**About this exercise:** Rewrite the listing from the line containing "as tuas responsabilidades" up to and including the line containing "acumulo funções nas áreas do marketing e". Replace "evento" with "torneio" and leave everything else unchanged.

--- Data for the task Enclosed Below ---

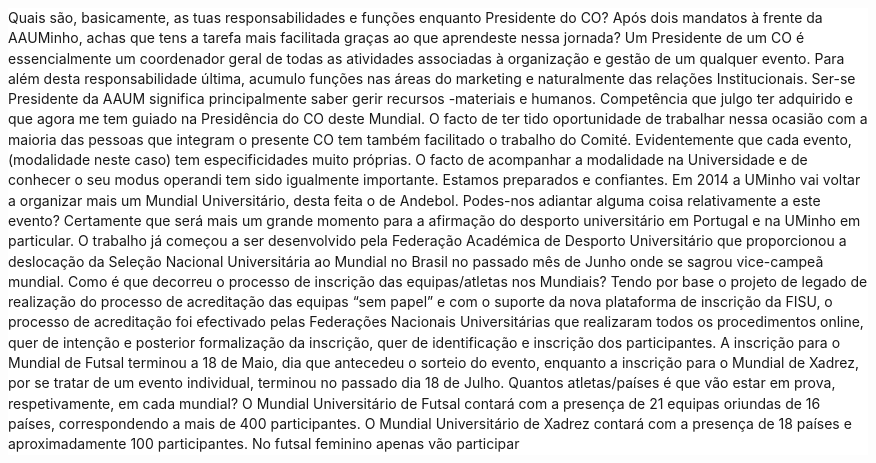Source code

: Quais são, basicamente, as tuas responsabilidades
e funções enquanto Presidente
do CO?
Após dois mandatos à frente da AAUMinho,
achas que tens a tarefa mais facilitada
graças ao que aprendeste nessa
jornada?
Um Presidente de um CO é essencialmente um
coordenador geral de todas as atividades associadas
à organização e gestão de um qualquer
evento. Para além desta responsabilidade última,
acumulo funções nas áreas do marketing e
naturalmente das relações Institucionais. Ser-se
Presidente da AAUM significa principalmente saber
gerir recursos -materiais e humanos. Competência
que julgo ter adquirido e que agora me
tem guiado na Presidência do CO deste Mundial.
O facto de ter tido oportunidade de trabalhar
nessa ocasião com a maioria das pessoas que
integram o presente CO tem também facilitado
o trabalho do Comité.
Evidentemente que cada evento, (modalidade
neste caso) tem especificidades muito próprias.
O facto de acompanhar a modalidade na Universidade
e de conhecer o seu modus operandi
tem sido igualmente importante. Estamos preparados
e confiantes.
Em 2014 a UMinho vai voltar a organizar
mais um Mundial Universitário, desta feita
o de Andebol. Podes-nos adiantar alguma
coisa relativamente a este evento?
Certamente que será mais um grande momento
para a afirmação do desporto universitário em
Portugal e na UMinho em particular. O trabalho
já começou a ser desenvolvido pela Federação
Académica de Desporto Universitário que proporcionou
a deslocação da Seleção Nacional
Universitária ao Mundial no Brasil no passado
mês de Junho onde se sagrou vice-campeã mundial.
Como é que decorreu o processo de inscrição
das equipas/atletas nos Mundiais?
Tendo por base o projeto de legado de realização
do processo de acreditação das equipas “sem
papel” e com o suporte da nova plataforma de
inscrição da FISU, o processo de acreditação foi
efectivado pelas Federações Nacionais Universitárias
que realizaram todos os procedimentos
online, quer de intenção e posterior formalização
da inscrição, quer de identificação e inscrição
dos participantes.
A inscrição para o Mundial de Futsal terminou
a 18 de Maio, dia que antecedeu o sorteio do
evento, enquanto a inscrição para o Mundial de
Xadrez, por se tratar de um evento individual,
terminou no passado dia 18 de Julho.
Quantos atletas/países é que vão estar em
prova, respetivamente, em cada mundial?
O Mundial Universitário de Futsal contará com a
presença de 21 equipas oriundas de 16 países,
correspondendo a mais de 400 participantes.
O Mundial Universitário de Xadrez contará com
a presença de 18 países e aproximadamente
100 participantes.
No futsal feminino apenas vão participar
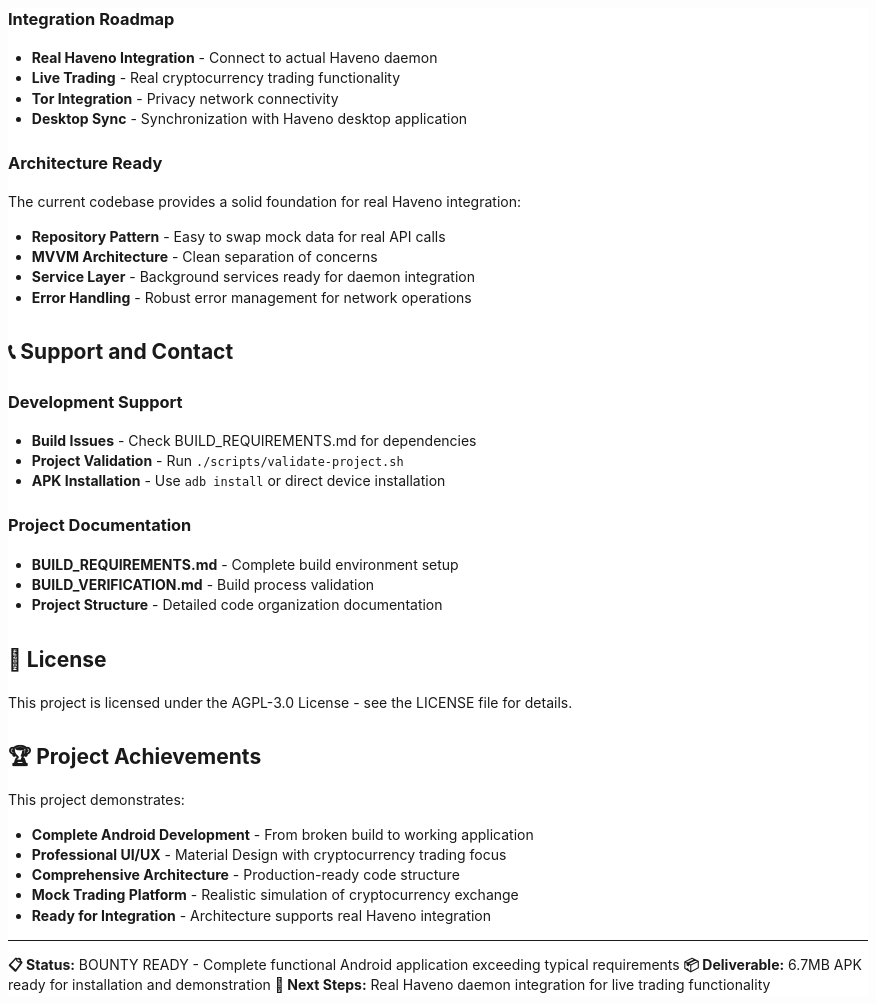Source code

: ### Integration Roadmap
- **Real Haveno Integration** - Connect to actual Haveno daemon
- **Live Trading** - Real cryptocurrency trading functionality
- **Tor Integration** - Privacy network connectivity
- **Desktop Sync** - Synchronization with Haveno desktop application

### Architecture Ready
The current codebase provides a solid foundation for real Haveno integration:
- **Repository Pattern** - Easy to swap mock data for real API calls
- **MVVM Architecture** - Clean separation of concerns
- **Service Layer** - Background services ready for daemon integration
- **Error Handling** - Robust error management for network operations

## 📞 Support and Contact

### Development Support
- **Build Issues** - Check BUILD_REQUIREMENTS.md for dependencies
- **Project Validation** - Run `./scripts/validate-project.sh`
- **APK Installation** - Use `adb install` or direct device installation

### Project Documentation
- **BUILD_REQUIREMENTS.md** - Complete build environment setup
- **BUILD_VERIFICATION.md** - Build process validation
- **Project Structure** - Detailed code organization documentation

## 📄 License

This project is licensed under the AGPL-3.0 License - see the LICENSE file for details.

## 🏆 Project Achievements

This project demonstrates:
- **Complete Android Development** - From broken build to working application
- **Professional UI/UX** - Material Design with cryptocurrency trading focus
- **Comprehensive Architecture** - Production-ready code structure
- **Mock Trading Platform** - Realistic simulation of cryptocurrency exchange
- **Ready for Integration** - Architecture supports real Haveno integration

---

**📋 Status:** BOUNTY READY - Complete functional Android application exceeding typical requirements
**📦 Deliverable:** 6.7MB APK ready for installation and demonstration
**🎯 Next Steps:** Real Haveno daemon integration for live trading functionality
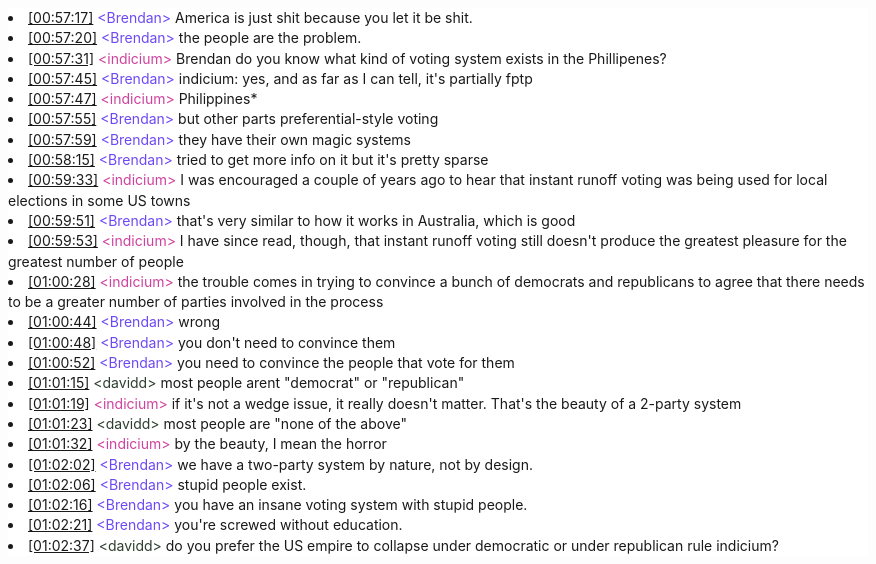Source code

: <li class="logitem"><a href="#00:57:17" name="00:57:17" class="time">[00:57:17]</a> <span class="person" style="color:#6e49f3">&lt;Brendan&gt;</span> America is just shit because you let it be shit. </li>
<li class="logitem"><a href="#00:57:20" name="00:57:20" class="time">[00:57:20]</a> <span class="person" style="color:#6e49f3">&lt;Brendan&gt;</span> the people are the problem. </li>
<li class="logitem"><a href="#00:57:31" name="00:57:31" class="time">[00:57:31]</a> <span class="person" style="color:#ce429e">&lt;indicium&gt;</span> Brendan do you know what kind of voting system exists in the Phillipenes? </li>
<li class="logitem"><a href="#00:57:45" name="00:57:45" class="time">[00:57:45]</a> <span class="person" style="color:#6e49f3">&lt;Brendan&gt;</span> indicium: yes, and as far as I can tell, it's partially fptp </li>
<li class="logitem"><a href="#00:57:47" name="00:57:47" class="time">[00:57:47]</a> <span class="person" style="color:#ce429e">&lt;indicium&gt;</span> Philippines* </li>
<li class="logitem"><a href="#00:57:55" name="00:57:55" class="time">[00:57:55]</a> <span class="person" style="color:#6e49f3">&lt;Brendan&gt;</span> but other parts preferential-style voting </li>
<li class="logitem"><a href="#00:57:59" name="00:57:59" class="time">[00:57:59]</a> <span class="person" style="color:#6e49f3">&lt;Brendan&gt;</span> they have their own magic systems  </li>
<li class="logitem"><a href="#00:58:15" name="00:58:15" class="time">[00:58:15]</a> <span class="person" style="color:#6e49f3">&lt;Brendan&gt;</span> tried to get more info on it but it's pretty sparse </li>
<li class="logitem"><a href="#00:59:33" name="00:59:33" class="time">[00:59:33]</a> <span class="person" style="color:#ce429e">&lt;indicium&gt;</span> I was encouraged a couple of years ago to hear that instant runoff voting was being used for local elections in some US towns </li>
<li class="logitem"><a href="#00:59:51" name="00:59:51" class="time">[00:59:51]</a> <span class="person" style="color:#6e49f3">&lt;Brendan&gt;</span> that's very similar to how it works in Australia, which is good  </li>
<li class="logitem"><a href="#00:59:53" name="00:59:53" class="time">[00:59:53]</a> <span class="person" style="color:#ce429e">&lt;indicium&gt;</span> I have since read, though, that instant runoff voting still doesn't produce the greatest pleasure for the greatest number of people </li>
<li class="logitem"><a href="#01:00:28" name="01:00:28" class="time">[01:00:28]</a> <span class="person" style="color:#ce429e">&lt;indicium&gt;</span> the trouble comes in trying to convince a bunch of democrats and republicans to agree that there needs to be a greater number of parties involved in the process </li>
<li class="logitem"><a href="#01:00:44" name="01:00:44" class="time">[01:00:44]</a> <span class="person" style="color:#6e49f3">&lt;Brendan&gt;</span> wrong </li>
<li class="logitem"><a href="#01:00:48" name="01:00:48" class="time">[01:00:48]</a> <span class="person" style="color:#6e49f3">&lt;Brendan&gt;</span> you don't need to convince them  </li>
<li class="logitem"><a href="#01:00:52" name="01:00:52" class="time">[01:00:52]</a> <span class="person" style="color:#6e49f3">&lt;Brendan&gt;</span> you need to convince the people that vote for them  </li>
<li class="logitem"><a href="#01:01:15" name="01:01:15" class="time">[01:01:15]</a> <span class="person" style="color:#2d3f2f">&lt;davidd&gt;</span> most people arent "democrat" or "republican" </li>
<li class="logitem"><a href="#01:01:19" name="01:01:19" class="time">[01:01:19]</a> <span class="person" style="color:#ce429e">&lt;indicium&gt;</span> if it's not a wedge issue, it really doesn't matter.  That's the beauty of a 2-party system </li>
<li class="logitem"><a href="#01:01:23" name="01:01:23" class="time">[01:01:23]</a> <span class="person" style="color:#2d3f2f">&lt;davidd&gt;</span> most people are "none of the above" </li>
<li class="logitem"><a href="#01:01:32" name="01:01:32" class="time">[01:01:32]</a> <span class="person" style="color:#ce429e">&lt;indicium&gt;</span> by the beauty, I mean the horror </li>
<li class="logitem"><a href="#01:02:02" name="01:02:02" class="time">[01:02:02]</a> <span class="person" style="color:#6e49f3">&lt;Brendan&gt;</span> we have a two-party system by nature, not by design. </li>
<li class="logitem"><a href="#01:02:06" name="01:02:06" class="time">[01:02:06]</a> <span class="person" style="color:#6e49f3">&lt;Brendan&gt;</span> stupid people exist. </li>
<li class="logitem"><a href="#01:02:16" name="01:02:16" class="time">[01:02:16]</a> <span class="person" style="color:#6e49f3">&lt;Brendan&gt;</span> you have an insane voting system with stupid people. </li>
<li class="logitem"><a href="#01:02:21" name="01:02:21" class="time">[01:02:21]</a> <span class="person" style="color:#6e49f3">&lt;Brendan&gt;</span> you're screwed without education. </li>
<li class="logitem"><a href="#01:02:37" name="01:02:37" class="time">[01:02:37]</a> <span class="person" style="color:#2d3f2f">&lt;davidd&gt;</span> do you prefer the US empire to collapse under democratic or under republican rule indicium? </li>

--- End of Enclosed Data for the task ---

**Output:**
: Quais são, basicamente, as tuas responsabilidades
e funções enquanto Presidente
do CO?
Após dois mandatos à frente da AAUMinho,
achas que tens a tarefa mais facilitada
graças ao que aprendeste nessa
jornada?
Um Presidente de um CO é essencialmente um
coordenador geral de todas as atividades associadas
à organização e gestão de um qualquer
torneio. Para além desta responsabilidade última,
acumulo funções nas áreas do marketing e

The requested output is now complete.